Roger Pilon and Jim Harper have already commented on the substance of Maryland v. King, but I wanted to highlight an aspect of the ruling that has raised some eyebrows, the lineup of justices. Justice Kennedy wrote the majority opinion, joined by Chief Justice Roberts and Justices Thomas, Alito, and Breyer. Meanwhile, Justices Ginsburg, Sotomayor, and Kagan joined Justice Scalia’s hard-hitting dissent. Breyer with the “conservatives,” Scalia leading the “liberals”; what’s going on here?

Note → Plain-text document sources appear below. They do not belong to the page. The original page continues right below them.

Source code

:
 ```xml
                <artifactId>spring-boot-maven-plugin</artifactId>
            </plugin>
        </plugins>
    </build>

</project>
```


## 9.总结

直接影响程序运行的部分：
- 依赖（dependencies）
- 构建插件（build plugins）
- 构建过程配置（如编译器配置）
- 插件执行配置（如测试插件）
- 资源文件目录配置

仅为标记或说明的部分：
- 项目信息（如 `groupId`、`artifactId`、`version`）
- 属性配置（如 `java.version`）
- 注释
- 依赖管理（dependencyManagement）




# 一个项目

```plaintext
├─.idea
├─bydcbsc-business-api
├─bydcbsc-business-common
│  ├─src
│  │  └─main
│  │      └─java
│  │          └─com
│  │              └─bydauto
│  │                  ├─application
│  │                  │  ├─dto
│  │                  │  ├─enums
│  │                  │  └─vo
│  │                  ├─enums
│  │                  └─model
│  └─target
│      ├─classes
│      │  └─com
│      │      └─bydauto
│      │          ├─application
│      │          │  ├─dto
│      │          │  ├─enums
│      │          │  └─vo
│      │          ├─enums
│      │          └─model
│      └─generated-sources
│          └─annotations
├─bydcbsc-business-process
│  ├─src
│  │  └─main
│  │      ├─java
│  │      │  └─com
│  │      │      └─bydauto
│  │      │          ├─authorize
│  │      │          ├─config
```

Not that much, actually, in terms of jurisprudential surprises. As Orin Kerr points out, Justice Scalia has been on the defendants’ side in every non-unanimous Fourth Amendment case — King (DNA-swabbing of arrestees), Bailey (detention incident to search), Jardines (dog-sniffing a home), and McNeely (warrantless blood draw of DUI suspect) — while Justice Breyer has been on the prosecutors’ side in each of those cases. 


And the current term isn’t an anomaly. In 2009, for example, Scalia joined the majority in overturning the Court’s precedent that had allowed police to search a car upon arresting its driver in the case of Arizona v. Gant (which Scalia mentions in a law-nerd-witty footnote 6 of his King dissent). The same thing happened in another case that year, Melendez-Diaz v. Massachusetts, this time involving the Sixth Amendment’s Confrontation Clause. Indeed, in both of those 2009 cases, Justices Scalia and Thomas joined Justices Stevens, Souter, and Ginsburg (then also the most “liberal” justices).


What happens in such cases is that the most originalist justices, those who like clear bright-line rules rather than mushy standards or balancing tests, join with justices who bend over backward to grant relief to criminal defendants, against those with law-and-order (Alito) or technocratic (Breyer) or establishmentarian (Roberts, Kennedy) tendencies. Granted, Justice Thomas has been less consistent in that sense this term, but that’s the dynamic to consider when looking at seemingly weird splits in criminal procedure cases.